Fine. Because a lot of the people who say that's what they want that, they're not gonna make it another 10years. Teeth will fall out, and the heart will give out . . . These people say they love the Constitution. I read from it almost every day. I have a copy with me. The Idiot's Guide to the Constitution. I recommend it; it's very good. I try and understand it and learn about it all the time. They always talk about the Constitution, but basically, it's this sheer genius attempt to keep all of these states from becoming countries, and living together. It's the craziest experiment. Only a bunch of visionary fools would undertake a concept as crazy as the United States.

It's so . . . wanting to fail. The moment you put greed into the equation, the whole damn thing is now fragile and combustible and turbulent and unstable -- that's the best word. The pact, the Bill of Rights and the Amendments that come after it, is basically like, "We'll help each other."

And Ron Paul and Rand Paul say this hilarious bullshit like, "If my house burns down in Texas or gets swept away, it's not up to the people from New York to help me. I don't want to take their money. They worked hard for their money; they should keep it for their own state. No Ron, it's the United States, so when a twister comes through your state and Texas is out of money -- as crazy as you are -- me, the Californian's money is coming to help you. Because you're my countryman. That's team America. And that's real patriotism -- where he is my neighbor. Yeah, he lives 1,200 miles from me, but he's my neighbor, and I want to take care of him. Not nanny-state him or put a diaper on him, but I can't have a fellow American's house getting swept away.

If you want to go this rugged individualist way, you'd better start packing your rice and learning how to cook beans. America might be taking a few downgrades before it hits rock bottom, but the rest of the world has already been living that way -- for decades, if not centuries.

In Southern India last summer, I was eating rats with rural tribesman. They catch rats out in the rice fields; they break their little necks and throw them on the fire, let 'em cool, and you eat the liver and meat. I did that. It's not bad. Very mild tasting.

They've been eating rats, [so] I asked them, "Why do you eat rats?" They said, "It's available food. It's food, we get hungry, and they are right there." If they don't eat them, they eat all the rice.

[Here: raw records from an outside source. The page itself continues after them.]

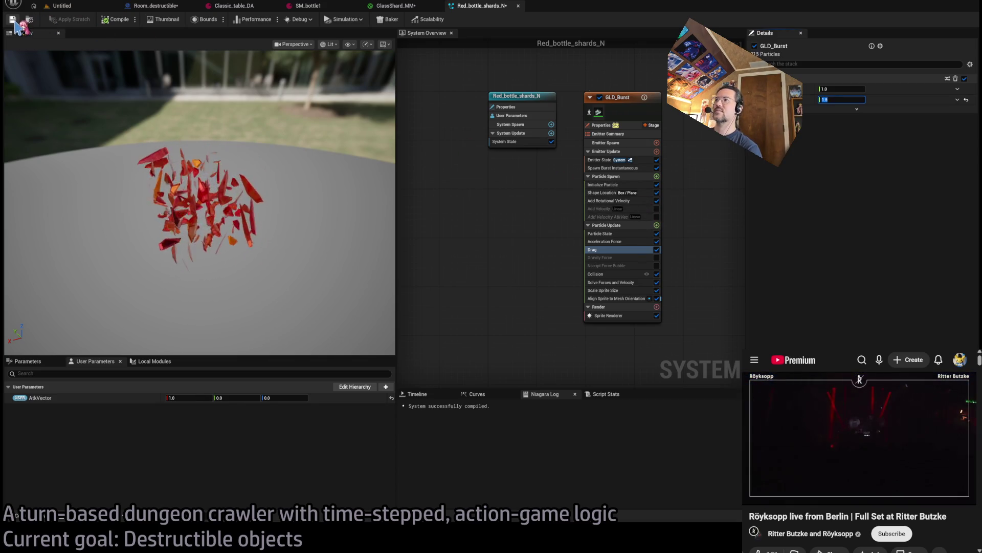
# Step: Assign Red_bottle_shards_N as SM_bottle1's Destruct VFX, save it, and return to level 1-17
pyautogui.click(315, 6)
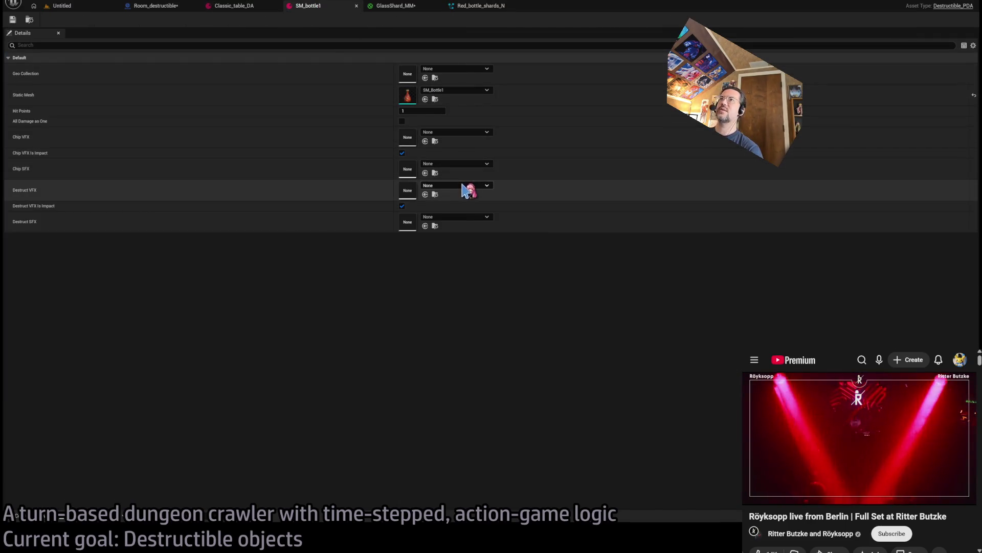
pyautogui.press('ctrl+v')
pyautogui.click(13, 19)
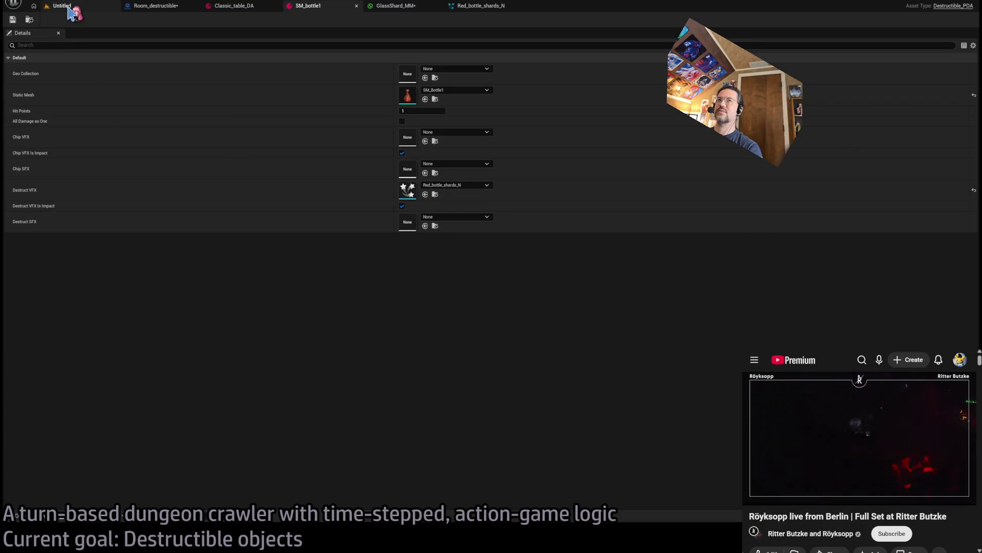
pyautogui.click(69, 7)
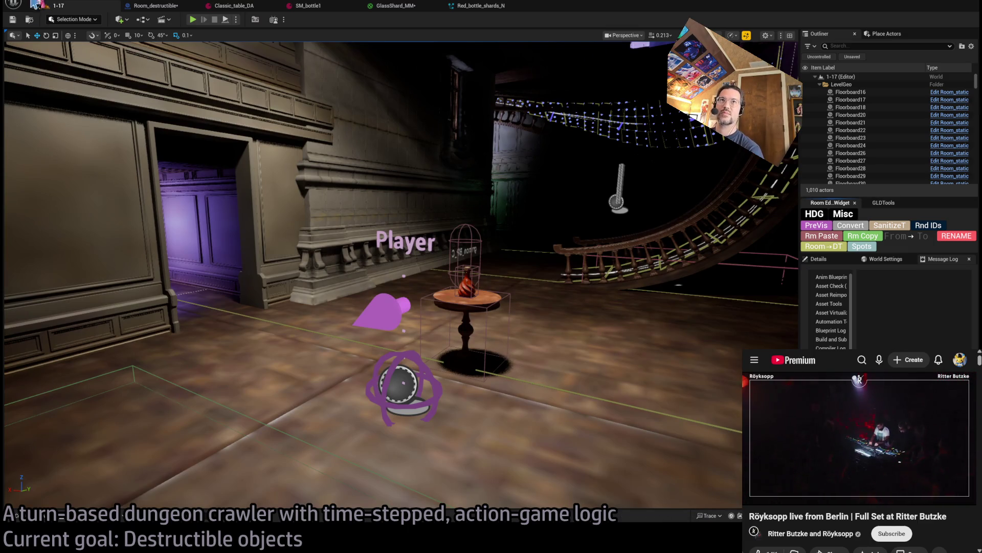
# Step: Play-test level 1-17, attacking the table and replaying the smash twice
pyautogui.click(192, 20)
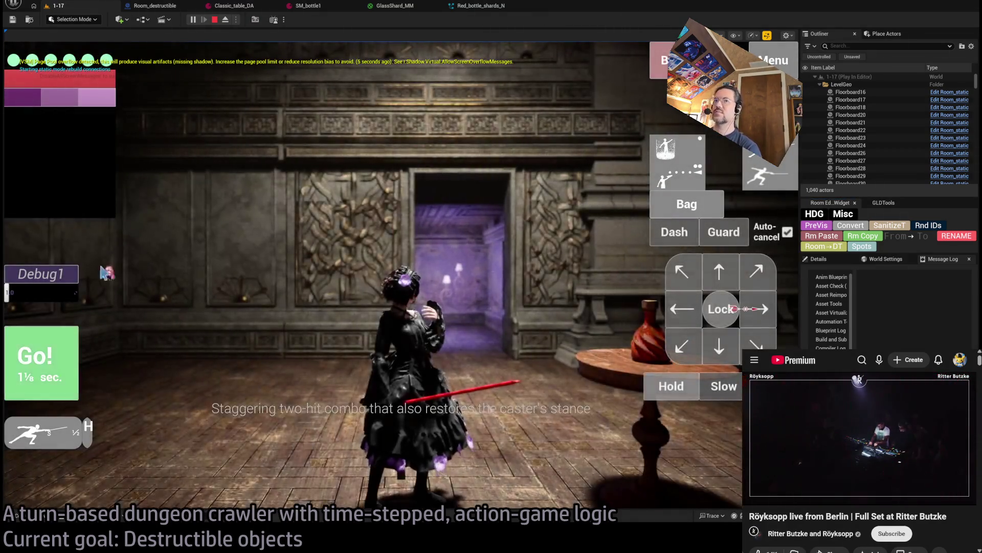
pyautogui.click(214, 19)
pyautogui.click(193, 19)
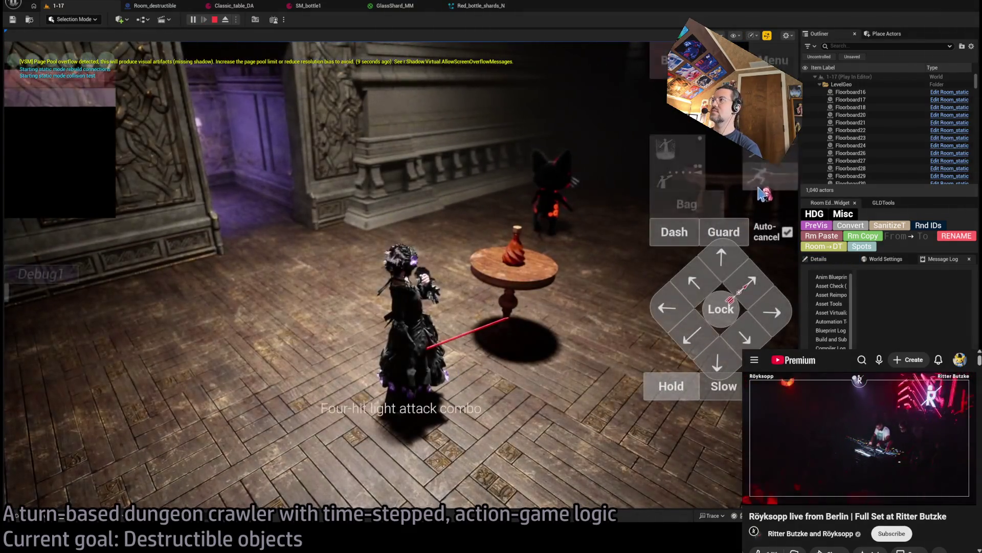
pyautogui.click(764, 194)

Americans would see that as a downgrade, so where Americans may have to fall to, there are other people who already dwell and prosper in those environments. America is going to get chopped off at the knees. There will be billions of people all over the world who will say, "C'mon in, the water's fine. We saved a place at the table for you. We've been expecting you."

A little of that humility wouldn't be the worst thing in the world. I'm not saying I want that . . .

I'd like to see it not happen, and I think it's avoidable -- but [there's] the selfishness and other meanness I see. When you listen to Herman Cain, he says, "Don't blame Wall Street; blame yourself." I kind of get that. Pull yourself up. But the way people cheered, it's like, "Really? Oh, shut up."

He's taking about electric fences, and it's like, where is your humanity?

These people thrive in the division. That's one of the things I do with the book. I try to cut off the distance. I try to make it unavoidable for you, the person with the book in his or her lap, for you to distance yourself from these people.

Look, the kids are beautiful. The adults have dignity. The are to be respected, and treated as other homo sapiens. That's what I'm trying to do with that book. Go to these places where America wants to pick a fight, like Iran, and say, "They were nice to me. The kids were great, the food was amazing. Best ice cream I think I've ever had. Women were beautiful. Why do you want to incinerate them? There's nothing they can do to America."

[People may say] "Well, they don't like us." But look at your history. They might have some very good reason not to like or trust Americans. I'm not here to bash America, but they were not treated very good by America back in the '50s. They have a right to be suspicious.